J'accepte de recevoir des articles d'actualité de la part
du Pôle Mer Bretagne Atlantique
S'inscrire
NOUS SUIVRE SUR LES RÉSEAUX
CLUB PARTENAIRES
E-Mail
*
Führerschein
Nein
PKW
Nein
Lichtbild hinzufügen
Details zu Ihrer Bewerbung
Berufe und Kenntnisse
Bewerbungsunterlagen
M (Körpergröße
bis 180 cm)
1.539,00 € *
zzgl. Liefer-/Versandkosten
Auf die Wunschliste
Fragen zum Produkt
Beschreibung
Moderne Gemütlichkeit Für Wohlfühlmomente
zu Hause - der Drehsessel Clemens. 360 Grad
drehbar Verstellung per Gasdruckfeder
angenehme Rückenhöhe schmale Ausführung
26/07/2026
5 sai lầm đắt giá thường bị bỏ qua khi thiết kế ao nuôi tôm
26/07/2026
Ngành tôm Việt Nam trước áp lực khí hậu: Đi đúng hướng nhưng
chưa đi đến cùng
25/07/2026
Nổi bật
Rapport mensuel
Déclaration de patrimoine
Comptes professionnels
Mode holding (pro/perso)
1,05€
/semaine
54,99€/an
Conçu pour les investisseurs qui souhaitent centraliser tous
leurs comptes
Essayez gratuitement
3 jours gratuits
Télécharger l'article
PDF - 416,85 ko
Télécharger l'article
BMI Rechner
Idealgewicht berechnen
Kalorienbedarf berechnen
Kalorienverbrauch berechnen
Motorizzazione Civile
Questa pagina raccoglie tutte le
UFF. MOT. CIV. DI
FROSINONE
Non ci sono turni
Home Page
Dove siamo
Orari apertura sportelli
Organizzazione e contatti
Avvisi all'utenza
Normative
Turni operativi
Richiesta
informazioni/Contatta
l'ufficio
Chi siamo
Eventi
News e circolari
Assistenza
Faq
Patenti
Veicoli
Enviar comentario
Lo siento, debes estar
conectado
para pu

#### [Task details]
Copy out every line above that contains the word "berechnen", matching its case exactly.

#### [Completed task]
Idealgewicht berechnen
Kalorienbedarf berechnen
Kalorienverbrauch berechnen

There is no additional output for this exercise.